Rainer Werner Fasbinder gehört zwar nicht unbedingt zu meinen Lieblingsregisseuren, sicherlich aber zu den bedeutendsten deutschen Regisseuren, und wenn eine solche Größe sich dann noch eines Meisterwerks des von mir hoch geschätzten Theodor Fontane annimmt, dann ist das natürlich ein Film, den ich sehen mußte; dies um so mehr, weil ich bisher nur eine Verfilmung von Effi Briest zu sehen bekommen habe, ein 50er-Jahre-Filmchen mit Ruth Leuwerik, das sogar noch kitschiger ist als es der Titel Rosen im Herbst schon befürchten läßt und Fontane überhaupt nicht gerecht wird - da hoffte ich natürlich, daß Fassbinder es deutlich besser gemacht hat.

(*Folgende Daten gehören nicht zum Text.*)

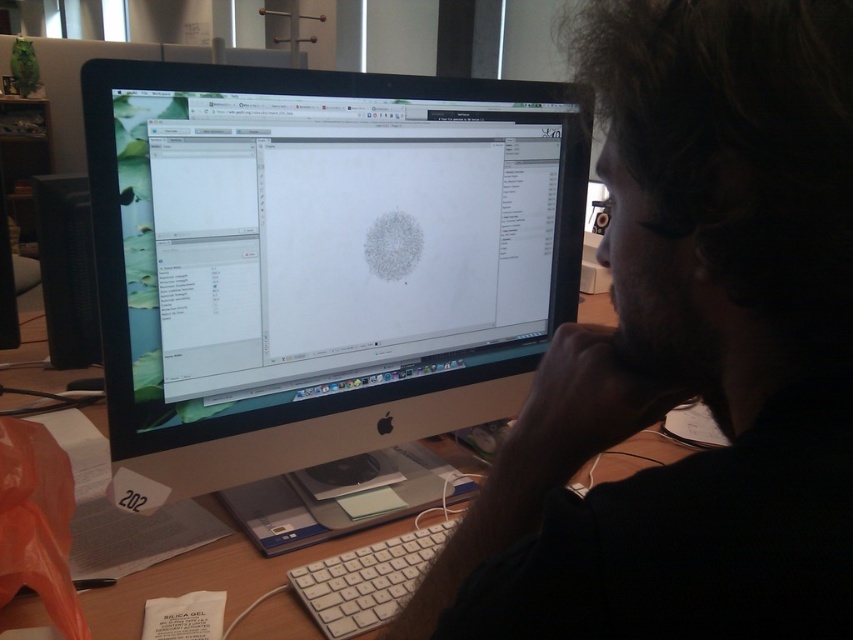
From the picture: Between black glossy monitor at center and white plastic keyboard at lower center, which one has more height?

With more height is black glossy monitor at center.

Which is in front, point (447, 208) or point (343, 602)?

Point (343, 602) is in front.

The width and height of the screenshot is (853, 640). I want to click on black glossy monitor at center, so click(x=320, y=260).

Who is positioned more to the right, black matte monitor at center or black plastic desktop computer at left?

black matte monitor at center

How far apart are black matte monitor at center and black plastic desktop computer at left?

They are 1.02 meters apart.

Between point (763, 280) and point (74, 364), which one is positioned behind?

The point (74, 364) is behind.

Identify the location of black matte monitor at center. The width and height of the screenshot is (853, 640). (689, 353).

Who is lower down, black matte monitor at center or white plastic keyboard at lower center?

white plastic keyboard at lower center is lower down.

The height and width of the screenshot is (640, 853). I want to click on black matte monitor at center, so click(689, 353).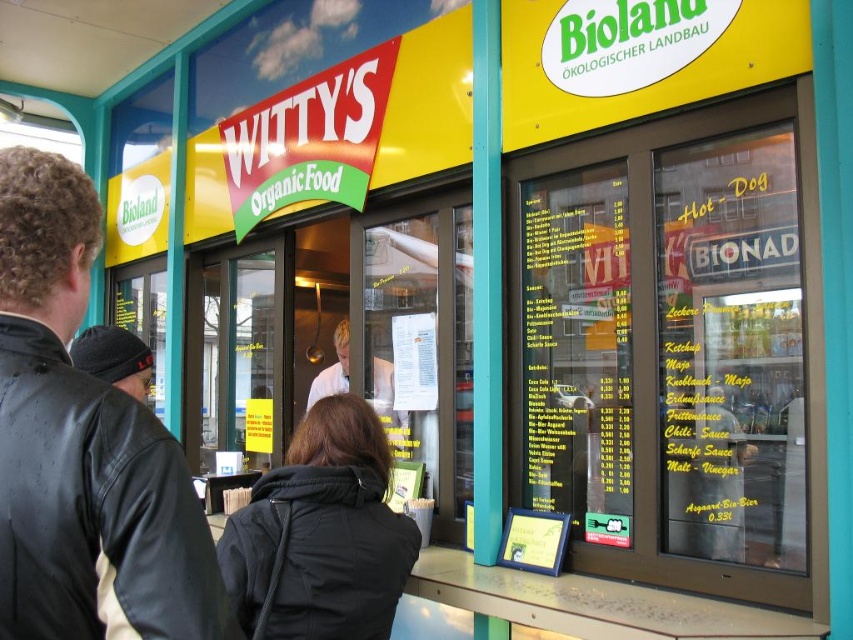
You are a customer at Witty Organic Food and you want to read the menu. Which object should you look at first, the white paper menu at center or the white uniform at center?

Answer: The white paper menu at center is positioned on the right side of white uniform at center, so you should look at the white uniform at center first as it is on the left side.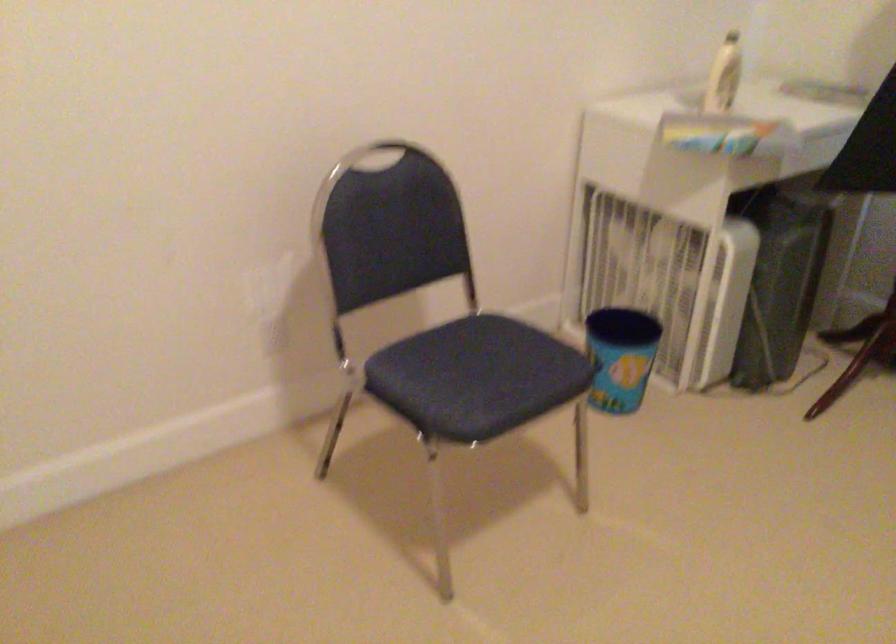
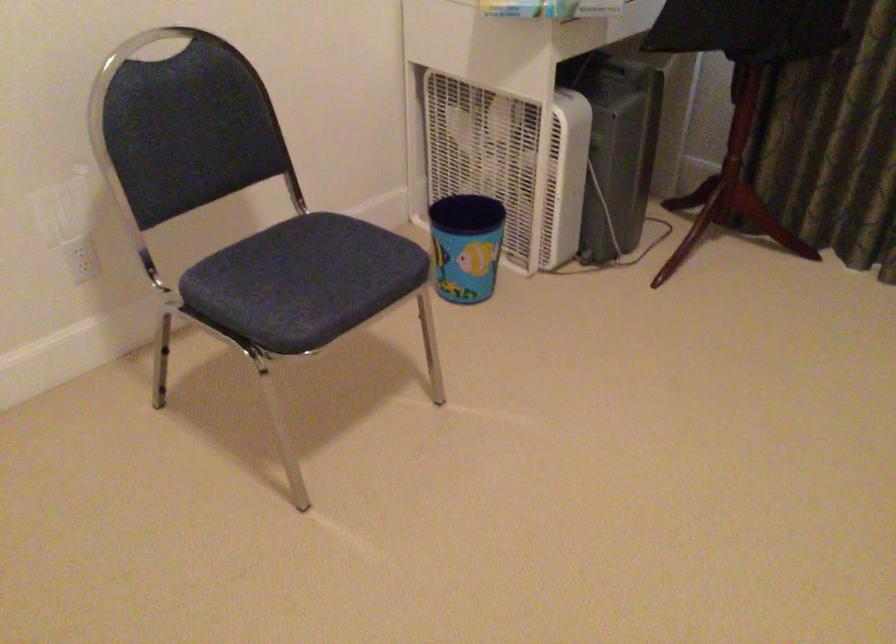
Which direction would the cameraman need to move to produce the second image?

The cameraman moved toward right, forward.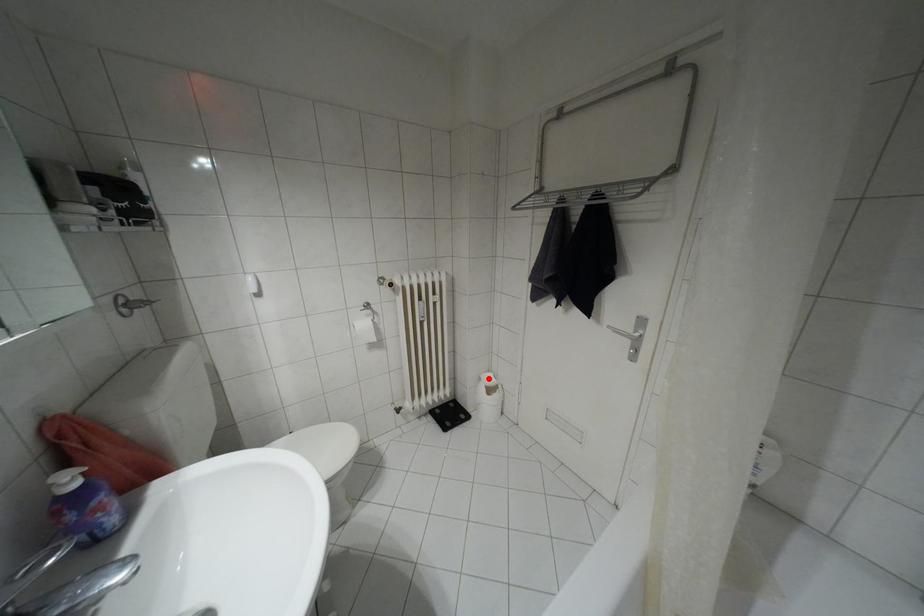
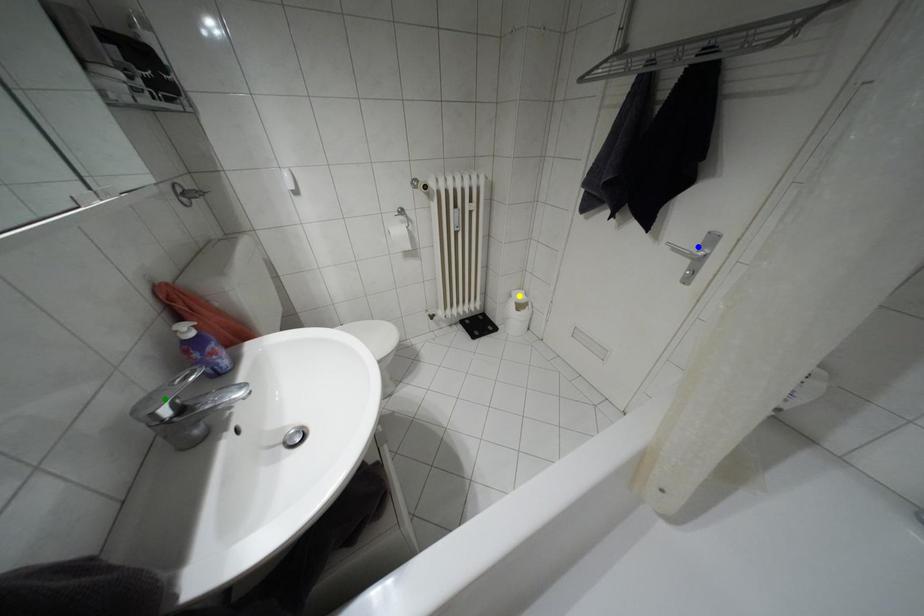
Question: I am providing you with two images of the same scene from different viewpoints. A red point is marked on the first image. You are given multiple points on the second image. Which point in image 2 is actually the same real-world point as the red point in image 1?

Choices:
 (A) green point
 (B) blue point
 (C) yellow point

Answer: (C)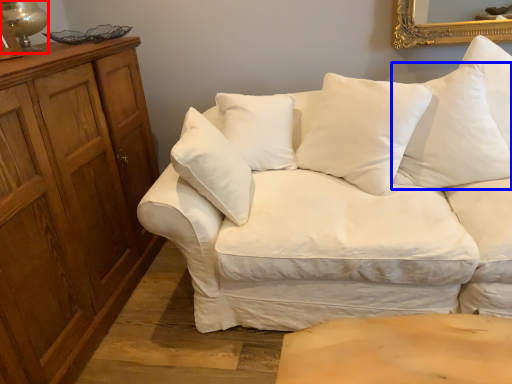
Question: Which object appears closest to the camera in this image, table lamp (highlighted by a red box) or pillow (highlighted by a blue box)?

Choices:
 (A) table lamp
 (B) pillow

Answer: (B)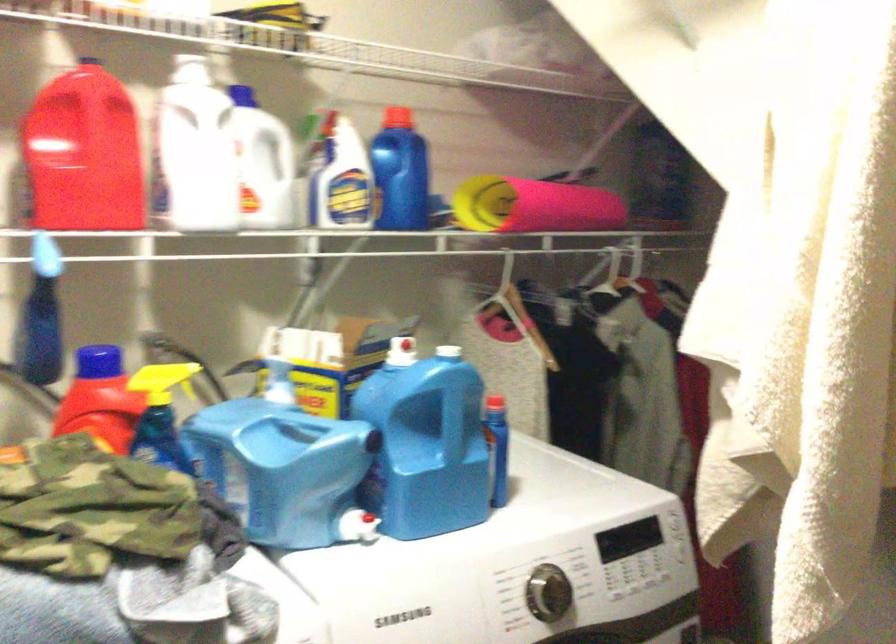
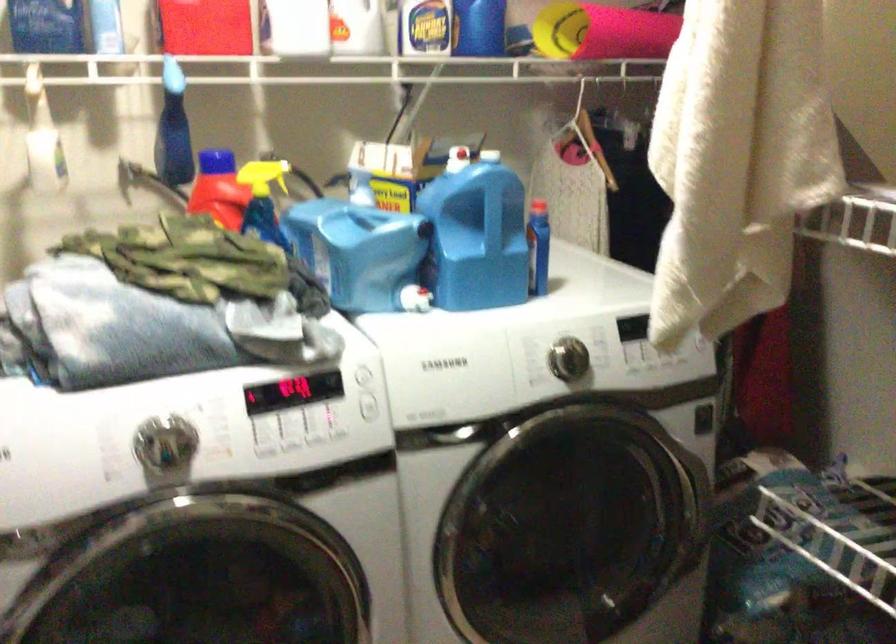
Question: I am providing you with two images of the same scene from different viewpoints. Please identify which objects are invisible in image2.

Choices:
 (A) red plastic container
 (B) washer door handle
 (C) rolled pink mat
 (D) none of these

Answer: (D)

Und ich hoffte nicht vergebens.Fontane Effi Briest oder Viele, die eine Ahnung haben von ihren Möglichkeiten und ihren Bedürfnissen und trotzdem das herrschende System in ihrem Kopf akzeptieren durch ihre Taten und es somit festigen und durchaus bestätigen ist eine sehr werkgetreue, wenn auch nicht leicht zugängliche Verfilmung: eigentlich sollte man gar nicht so sehr von Verfilmung sprechen, sondern eher von einem "visuellen Lesen", das Fassbinder mit dem Roman betreibt, denn er verzichtet nicht nur auf dramaturgische Zuspitzungen, sondern arbeitet auch mit einem Off-Erzähler, von dem man Sätze hört, die direkt aus dem Roman übernommen sind, mit Inserts und Weißblenden. An sich alles Dinge, die ich bei Romanverfilmungen nicht besonders schätze. Aber das erstaunliche daran - und daran zeigt sich eben auch die Größe Fassbinders - ist der Umstand, daß das funktioniert. Es funktioniert z.B. deshalb, weil oftmals die Sätze des Erzählers eben nicht einfach das Bild beschreiben, sondern zu diesem oft sogar in einem Spannungsverhältnis stehen. Es funktioniert aber auch, weil das Thema der einengenden gesellschaftlichen Konventionen großartig im Bild umgesetzt wird, die Figuren (nicht nur Effi, auch Instetten und die anderen Charaktere) wirken wie in einem Käfig Eingesperrte, und daher ist in diesem Film auch nur wenig Raum für Bewegungen der Kamera. So zeigt Fassbinder seine Protagonistin als Opfer der Verhältnisse, aber eben auch, daß ihr die Kraft fehlt, wirklich aus diesen auszubrechen (wobei sie darin freilich nicht die einzige ist). Es sei eingestanden: Fontane Effi Briest ist durch seinen Stil ein sperriger Film, der es dem Zuschauer nicht gerade einfach macht. Das sehe ich aber durchaus positiv, denn Effi Briest ist kein gefälliger Roman. Eine Verfilmung darf es daher auch nicht sein.